Unemployment: University Graduates
– On 2 March 1978 Senator Tehan asked me a question without notice relating to graduate unemployment. In particular, he asked:
In my reply I indicated that statistics were maintained and that I would provide the Senate with the most up-to-date figures. The Tertiary Education Commission has now provided me with the following information in response to the honourable senator’s question:
Statistics on the number of university graduates who are unable to obtain employment are published in the Graduate Careers Council Publication ‘First Destinations of 1976 University and College Graduates’.
Tables 1 and 2 set out the results from the most recent annual survey conducted by the Graduate Careers Council of Australia in respect of university and college graduates seeking, but unable to obtain, full-time employment in the first year following graduation.

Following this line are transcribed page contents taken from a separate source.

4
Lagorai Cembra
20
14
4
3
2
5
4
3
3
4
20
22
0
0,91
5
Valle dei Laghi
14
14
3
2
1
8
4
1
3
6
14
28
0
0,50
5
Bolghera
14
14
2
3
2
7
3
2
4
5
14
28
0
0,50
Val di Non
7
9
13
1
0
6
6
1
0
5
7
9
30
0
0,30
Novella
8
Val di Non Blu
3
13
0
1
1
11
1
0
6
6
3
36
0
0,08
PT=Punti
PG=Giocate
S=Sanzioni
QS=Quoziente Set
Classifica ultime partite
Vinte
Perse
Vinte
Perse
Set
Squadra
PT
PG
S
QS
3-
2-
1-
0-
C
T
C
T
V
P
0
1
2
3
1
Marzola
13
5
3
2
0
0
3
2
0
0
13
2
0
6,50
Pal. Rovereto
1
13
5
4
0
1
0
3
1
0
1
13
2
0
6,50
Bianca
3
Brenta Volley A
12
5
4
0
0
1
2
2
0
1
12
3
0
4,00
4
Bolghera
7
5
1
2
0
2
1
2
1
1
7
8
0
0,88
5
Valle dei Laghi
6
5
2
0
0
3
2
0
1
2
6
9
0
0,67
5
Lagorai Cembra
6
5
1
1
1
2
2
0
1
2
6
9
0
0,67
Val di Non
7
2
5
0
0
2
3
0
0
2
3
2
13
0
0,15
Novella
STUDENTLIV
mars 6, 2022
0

The tables show the percentages of 1 976 first degree university, and first degree/diploma college graduates, who at 30 April 1977 were still seeking full-time employment, broken down by major subject studied. The survey is based on all university graduates and 40 per cent of college graduates who qualified for awards in 1976. The results are based on a response rate of 79 per cent of university graduates and 58. 5 per cent of the sampled college graduates.
It should be noted that employment prospects for graduates still remain better than for the population as a whole. Although routine unemployment statistics do not distinguish persons with particular levels of qualifications, a survey carried out by the Australian Bureau of Statistics (ABS) in May 1977 estimated that approximately 6,500 graduates were seeking work at that time. The Commission estimates that there were approximately 250,000 persons with university or college degrees in the labour force in 1977. The number of unemployed graduates was thus approximately 2.6 per cent of the total number with graduate qualifications. The level of unemployment for the labour force generally in May 1977 was 5.1 per cent while unemployment among persons aged 20 years and over was about 3.6 per cent. Unemployment among degree holders is thus about three-quarters of the rate for the adult population generally. Unemployment among school leavers in May 1977 was estimated to be 16.3 per cent.

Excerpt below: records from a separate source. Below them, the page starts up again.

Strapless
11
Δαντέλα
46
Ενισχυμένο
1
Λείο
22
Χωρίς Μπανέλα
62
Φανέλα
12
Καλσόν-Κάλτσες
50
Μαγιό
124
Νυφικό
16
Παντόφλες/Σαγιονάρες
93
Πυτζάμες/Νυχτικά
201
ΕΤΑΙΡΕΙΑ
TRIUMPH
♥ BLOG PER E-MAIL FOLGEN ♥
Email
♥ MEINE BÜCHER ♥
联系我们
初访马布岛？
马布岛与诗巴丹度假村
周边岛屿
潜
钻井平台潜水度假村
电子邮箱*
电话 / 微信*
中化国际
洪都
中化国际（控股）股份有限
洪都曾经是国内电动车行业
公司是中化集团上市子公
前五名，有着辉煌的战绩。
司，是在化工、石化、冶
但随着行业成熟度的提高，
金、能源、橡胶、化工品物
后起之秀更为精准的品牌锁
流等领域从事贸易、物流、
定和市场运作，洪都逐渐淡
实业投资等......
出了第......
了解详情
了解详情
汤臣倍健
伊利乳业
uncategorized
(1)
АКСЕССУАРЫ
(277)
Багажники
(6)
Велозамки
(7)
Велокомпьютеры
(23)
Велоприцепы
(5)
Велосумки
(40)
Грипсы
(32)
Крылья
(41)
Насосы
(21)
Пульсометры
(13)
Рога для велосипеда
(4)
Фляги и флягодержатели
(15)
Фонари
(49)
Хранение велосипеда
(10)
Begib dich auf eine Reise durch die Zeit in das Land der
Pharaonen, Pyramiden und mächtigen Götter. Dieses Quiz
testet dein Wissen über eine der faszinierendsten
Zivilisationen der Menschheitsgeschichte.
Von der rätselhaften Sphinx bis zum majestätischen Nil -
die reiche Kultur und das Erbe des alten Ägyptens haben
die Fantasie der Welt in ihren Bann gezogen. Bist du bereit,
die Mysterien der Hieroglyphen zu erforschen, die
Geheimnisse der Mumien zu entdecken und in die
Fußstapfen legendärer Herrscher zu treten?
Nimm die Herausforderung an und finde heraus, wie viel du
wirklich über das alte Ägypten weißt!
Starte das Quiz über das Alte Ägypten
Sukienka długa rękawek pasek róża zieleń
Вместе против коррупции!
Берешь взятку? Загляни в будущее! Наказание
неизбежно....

There are two points to make about these estimates. First, the figure for unemployed graduates is an estimate of the number of persons looking for work; it includes some who even though they would have no difficulty finding a job, remain unemployed in the hope of finding a job more suited to their qualifications and interests. This tendency is more likely to occur among unemployed graduates than the unemployed population generally. Secondly, because most new graduates, like school leavers, go into the labour market in the early part of the year, there are seasonal influences. A survey taken towards the end of the year would certainly show a lower level of unemployment among graduates. Taken together, these figures suggest that the estimates overstate the number of graduates unable to find any employment within a reasonable period following graduation.